A los hijos hay que darles raíces y promover que tengan alas. Es uno de los mandatos sagrados que se mencionan siempre relacionado con la educación de los hijos. Eso, particularmente, es lo que aprendí y, valga decirlo como homenaje sincero a mi padre y a mi madre, también lo recibí. La consiga es simple, fácil y elocuente. En definitiva, se trata, de un lado, de enseñar, de mostrar y de hacer que se comprenda dónde está el hogar y, por otra parte, enseñar que hay una necesaria certeza que nos enriquece como seres humanos, el nomadismo ya que es la parte esencial en la vida, aun estando en el mismo lugar siempre. Porque me refiero a nomadismo como el hecho de movernos intelectualmente, relacionarnos con la diversidad humana, pensar las cosas desde otra perspectiva, respetar lo distinto. Sintetizando la consigna, podemos decir que el hogar se refiere al lugar donde me conocen, sobre todo, en mis debilidades y, por conocerlas las protegen. Donde podemos ser nosotros mismos y eso nos genera tranquilidad. Por su parte, ser nómadas es donde radica la posibilidad más concreta del crecimiento potencial.
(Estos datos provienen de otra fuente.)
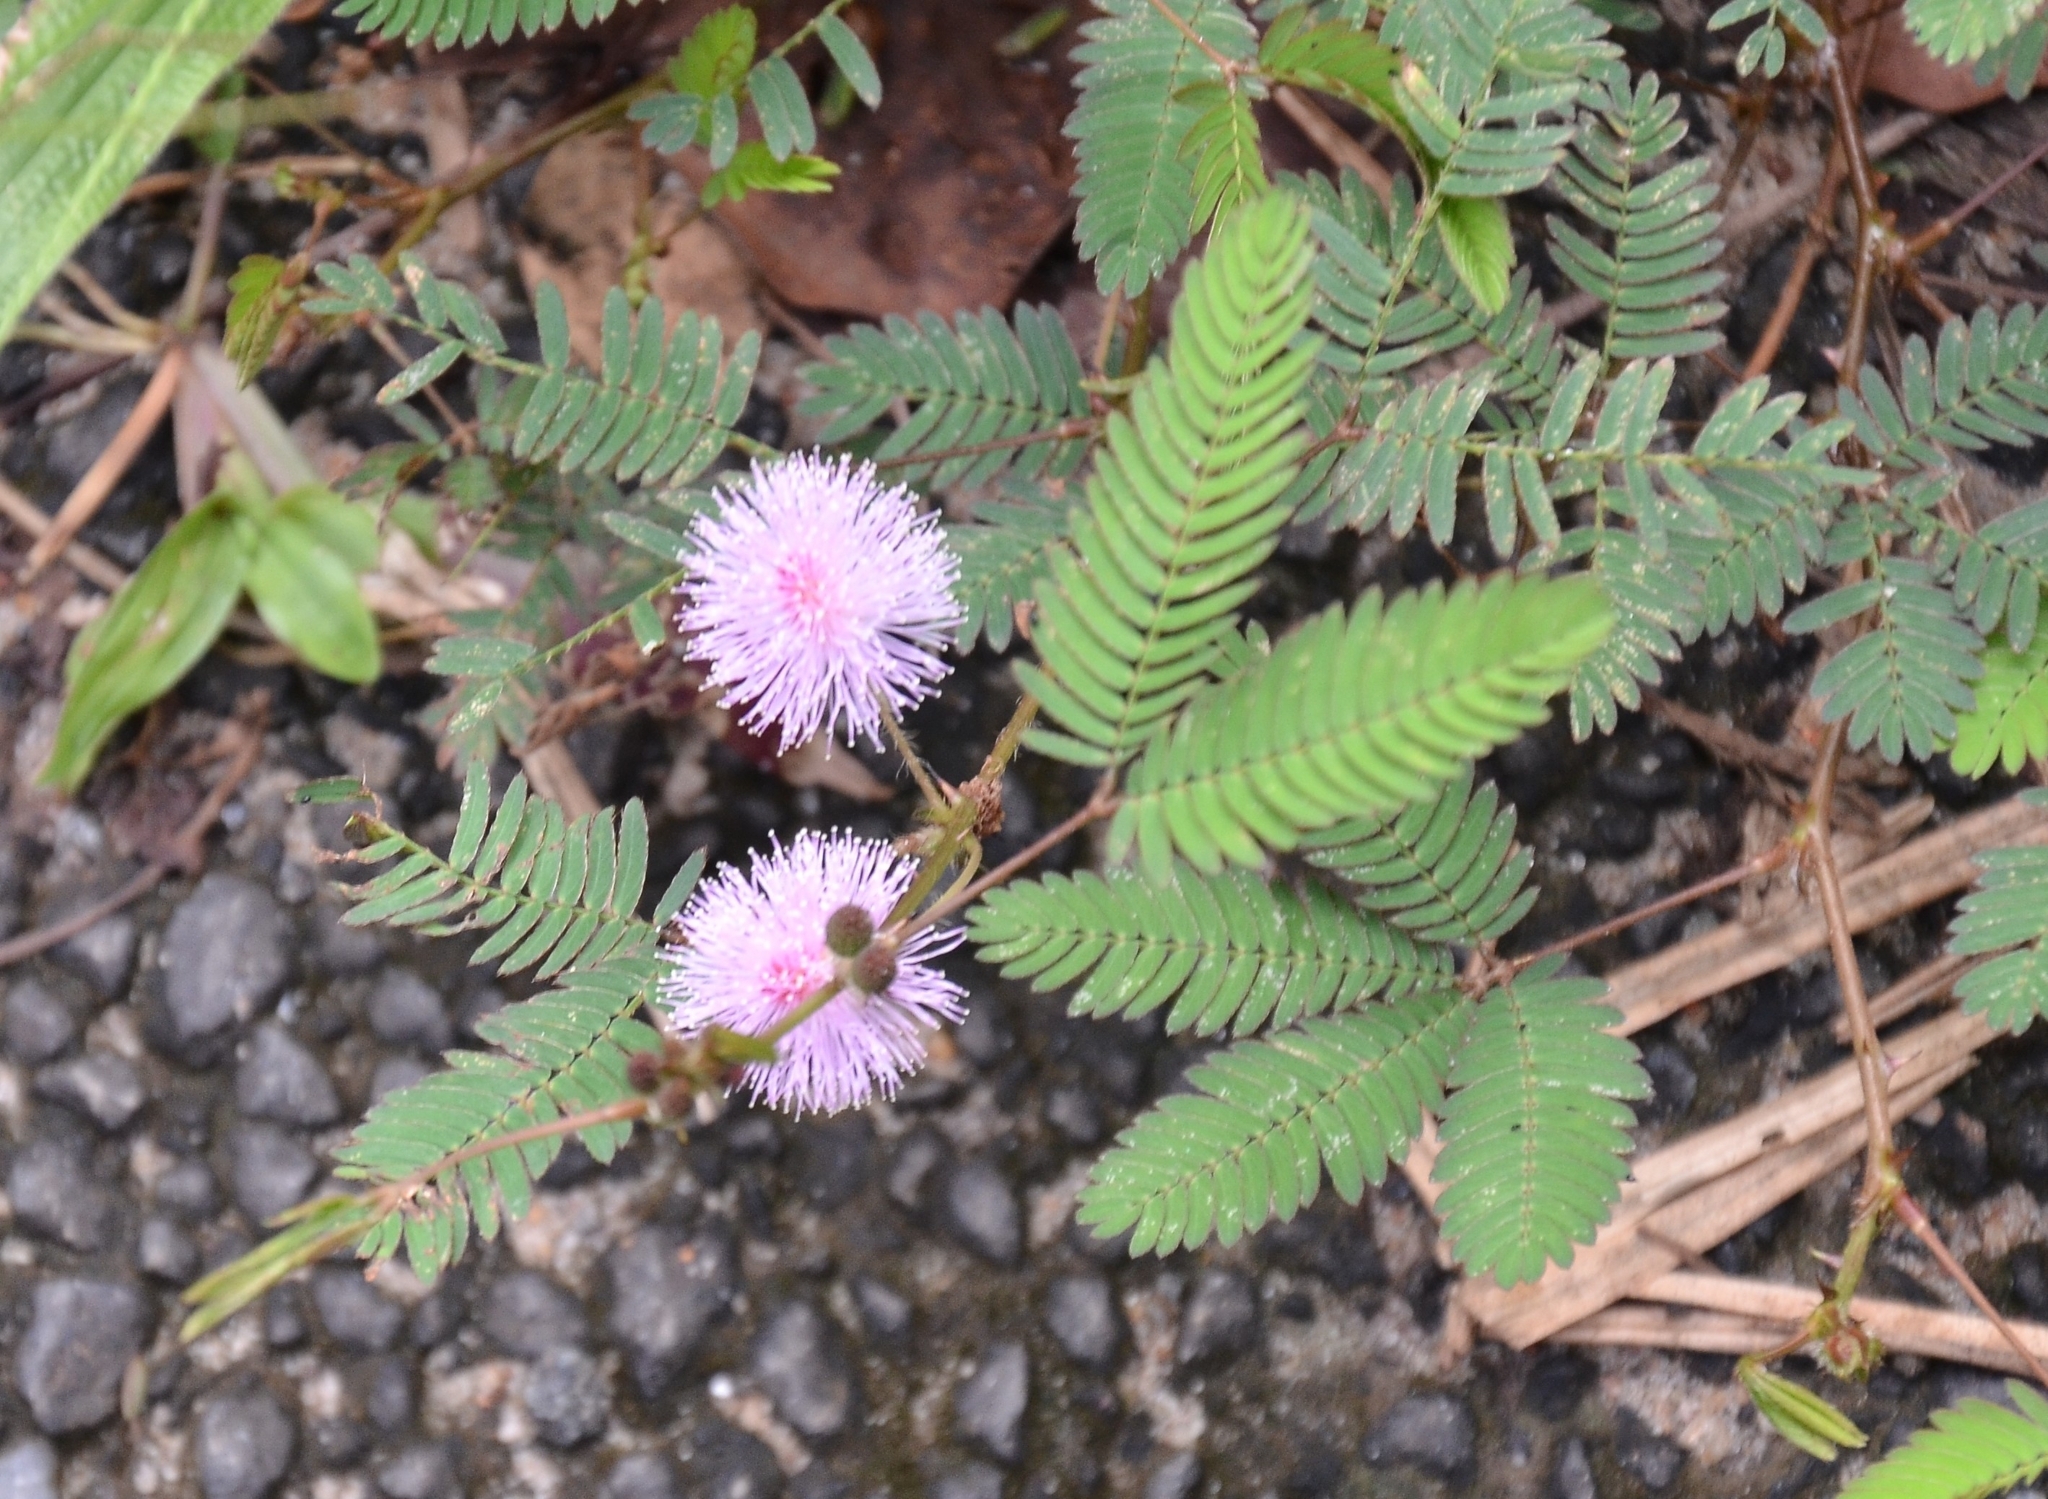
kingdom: Plantae
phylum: Tracheophyta
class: Magnoliopsida
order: Fabales
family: Fabaceae
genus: Mimosa
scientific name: Mimosa pudica
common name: Sensitive plant
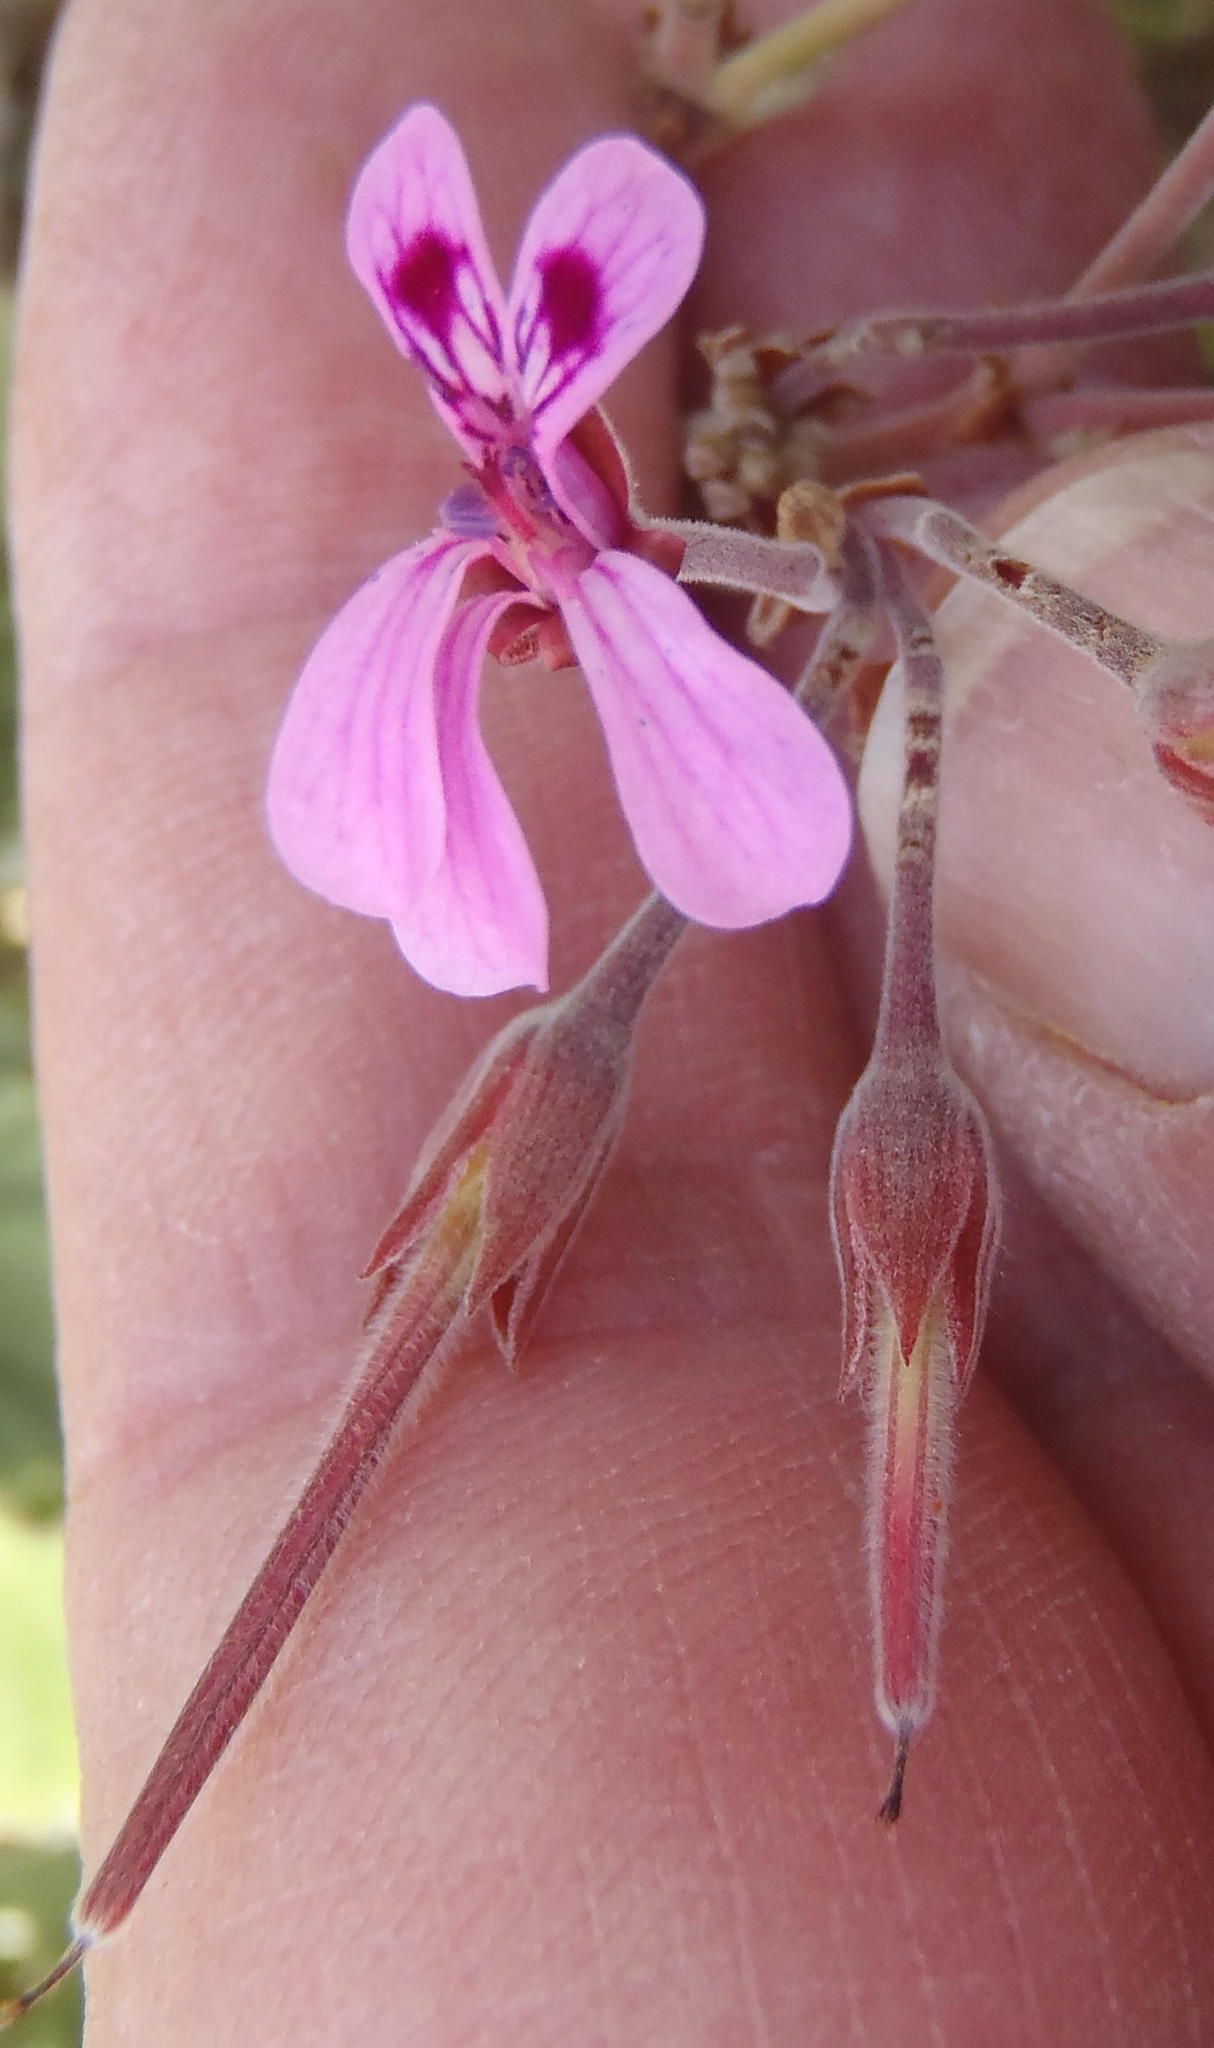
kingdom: Plantae
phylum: Tracheophyta
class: Magnoliopsida
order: Geraniales
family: Geraniaceae
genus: Pelargonium
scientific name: Pelargonium reniforme
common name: Kidney-leaf pelargonium
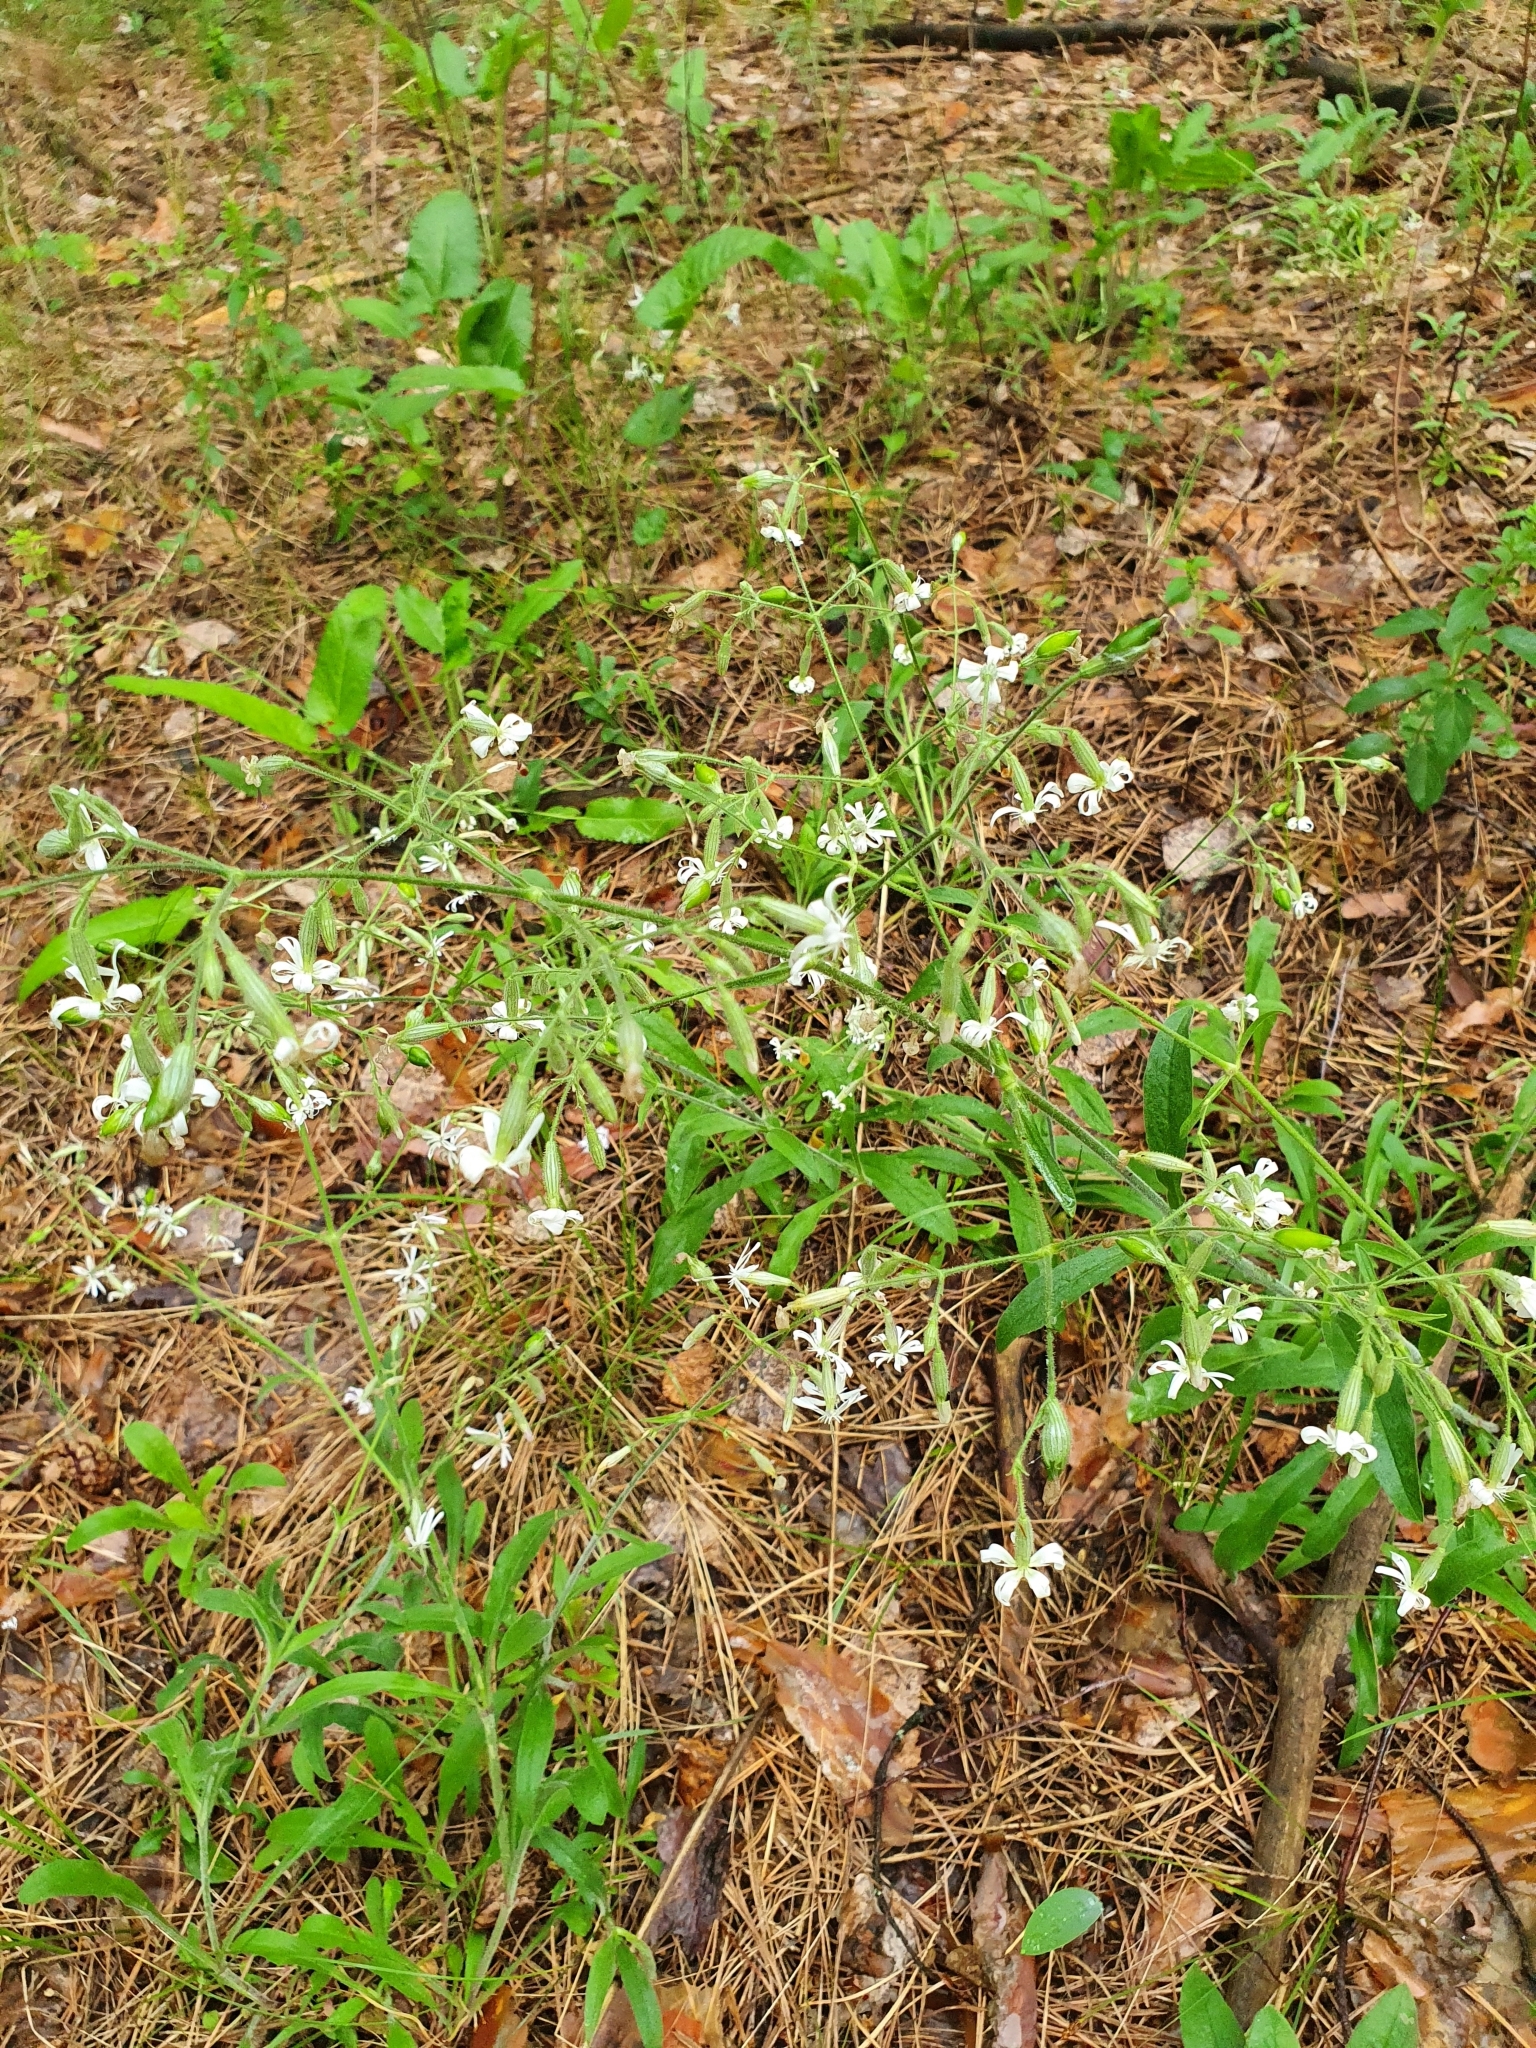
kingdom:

Raíces como identidad, alas como posibilidades que tenemos para construyendo nuestra realidad.
Estimular
eso en un hijo, una hija, debería ser una convicción, un proceso, una elección,
un deseo, una ambición y un plan. Soy de los convencidos que hacer eso genera
ese saludable orgullo de satisfacción por hacer lo correcto, lo justo, lo
necesario, aunque parezca lo ideal.
Cuando te
dan eso como hijo, quizás, te das cuenta que te ofrecen el mundo, te abren
posibilidades, te estimulan los sentidos, te tienden un puente hacia la
posibilidad del placer, del crecimiento y de la satisfacción. Esto es,
obviamente, genial. Por eso, se lo puede percibir y vivirlo como una riqueza.
Si eso pasa es, lógicamente inevitable, que uno lo quiere reproducir cuando te
conviertes en padre, en madre.
Ahora bien,
cuando pasas del otro lado del mostrador, eres ese padre o esa madre y,
finalmente, puedes hacer lo mismo con tu hijo/a, aparece una enorme paradoja,
por lo que no te dijeron: que, al darle las merecidas, necesarias e inevitables
alas a tu hijo/a, también debes hacer el duelo de la presencia, ya que ella deja
de ser constante, debes aprender a manejar la sincera angustia de los riesgos
que tiene la vida. Te das cuenta que sufres la mutilación de la ingenua idea de
la protección que ofreces, asumes la desesperante espera de las noticias y
comprendes, de modo intenso, la inquietante transición a ser ajeno en el día a
día. En ese momento, tal vez, comprendes más a tu propio padre y a tu propia
madre.
Nada de eso
es que sea malo, sólo es la vida que toca vivir. No es que uno deba
arrepentirse jamás de dar esas alas, todo lo contrario. Sólo se trata de capear
el temporal interno y frente a la realidad, confiar, recordar, atesorar y creer
en alguna certeza cósmica: todo estará bien y lo hecho tendrá el valor de
promesa, la solidez de raíces sinceras y la convicción de hogar. Al final vivir
es algo de eso y mucho más.
Lo
importante es comprender que es un crecimiento mutuo, porque tanto el que
ofrece raíces (hogar), como el que recibe alas y caminos como posibilidades,
tienen la posibilidad real de crecer como personas, de hacer que el proceso
sólo sea una de las formas más saludables de evolucionar y que al final, la
utopía de felicidad parece una posibilidad real.